ロシア・アヴァンギャルドの重要人物であるエル・リシツキーの本「エル・リシツキー―構成者のヴィジョン」
20世紀初頭、ロシア・アヴァンギャルドの重要人物であるロシア出身のデザイナー、エル・リシツキー(本名:ラーザリ・マールコヴィチ・リシツキー)を紹介する本「エル・リシツキー―構成者のヴィジョン」
リシツキーの生涯を通して、20世紀初頭のアーツアンドクラフツからダダ、キュビスム、未来派、シュプレマティズム、シュルレアリスム、バウハウス、デ・スティル、そしてロシア構成主義などの時代背景を見ることができます。
1890年に生まれたリシツキーは、1880年ごろイギリスで始まったとされるウイリアム・モリスが主導したデザイン運動「アーツアンドクラフツ」全盛の頃にロシアで生まれます。

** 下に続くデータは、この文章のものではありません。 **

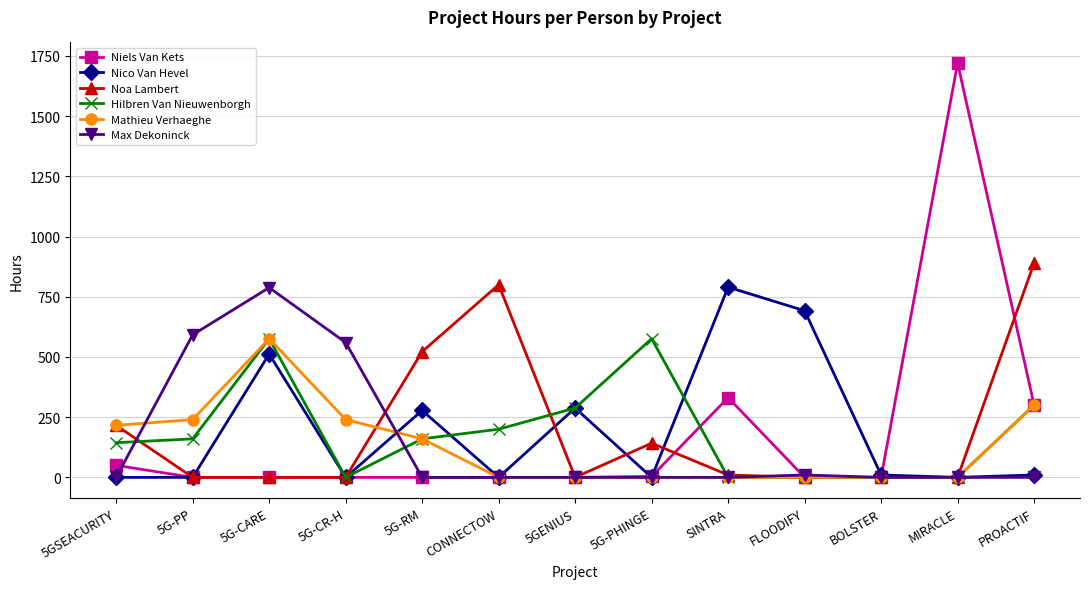

What is the label of the 4th point from the right?

FLOODIFY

幼い頃から絵の才能を発揮し、13歳のころイフェダ・ペンの絵画教室に通い、19歳でアール・ヌーヴォー全盛だったドイツのダルムシュタット高等技術学校に入学し、そこで建築を学びます。
その後、第一次世界大戦とロシア革命を経験したリシツキーはヴィテプスク美術学校で教授に就任する。そこで、ロシア前衛芸術運動シュプレマティズムグループであるUNOVIS(ウノヴィス)を主導するカジミール・マレーヴィチに出会い影響を受けます。

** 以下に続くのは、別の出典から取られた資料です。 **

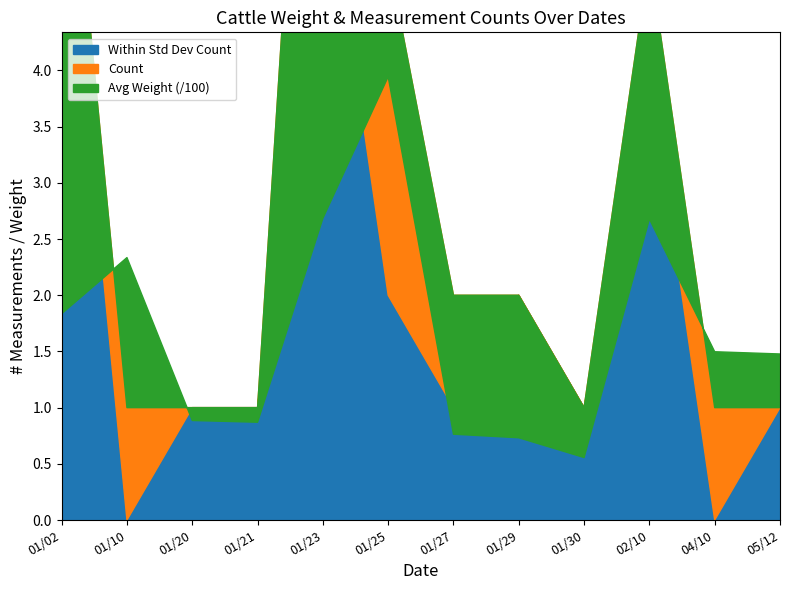

What is the label of the 10th point from the right?

01/20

その頃のリシツキーの作品として有名な「赤い楔で白を打て」などはマレーヴィチの影響を強く受けたプロパカンダポスターです。
マレーヴィチの2次元を主体としたシュプレマティズム(絶対主義)に影響されながらも、リシツキーは絵画と建築を複合させた3次元のプロウンシリーズと名付けられた抽象幾何学絵画とされる建築への応用を意識した作品を制作する。
その後、インダストリアル・デザインの分野に傾向していき、建築や展示空間デザインなど様々な作品を次生み出していく。それが1921年までワイマール時代のドイツのバウハウスやデ・ステイルムーブメントに多大な影響を及ぼすこととなります。